In the entries below, every line with the string "juristes" is to be reported.

> Records:
^^^^

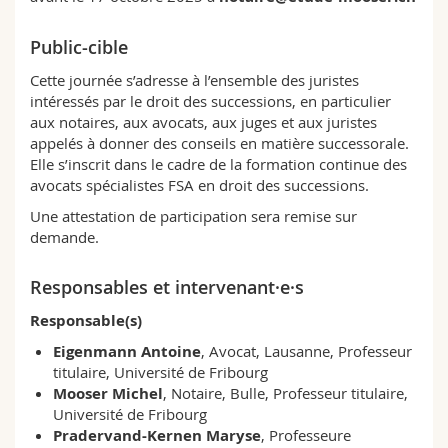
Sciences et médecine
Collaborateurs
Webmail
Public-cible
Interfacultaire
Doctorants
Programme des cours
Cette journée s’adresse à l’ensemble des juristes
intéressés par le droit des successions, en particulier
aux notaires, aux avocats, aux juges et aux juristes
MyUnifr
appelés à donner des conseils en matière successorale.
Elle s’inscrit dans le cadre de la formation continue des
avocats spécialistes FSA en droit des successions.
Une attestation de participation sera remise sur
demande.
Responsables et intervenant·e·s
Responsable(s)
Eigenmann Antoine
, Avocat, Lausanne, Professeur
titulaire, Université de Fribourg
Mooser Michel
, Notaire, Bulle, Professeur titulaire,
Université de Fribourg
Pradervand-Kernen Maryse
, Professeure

^^^^

> Problem solution:
Cette journée s’adresse à l’ensemble des juristes
aux notaires, aux avocats, aux juges et aux juristes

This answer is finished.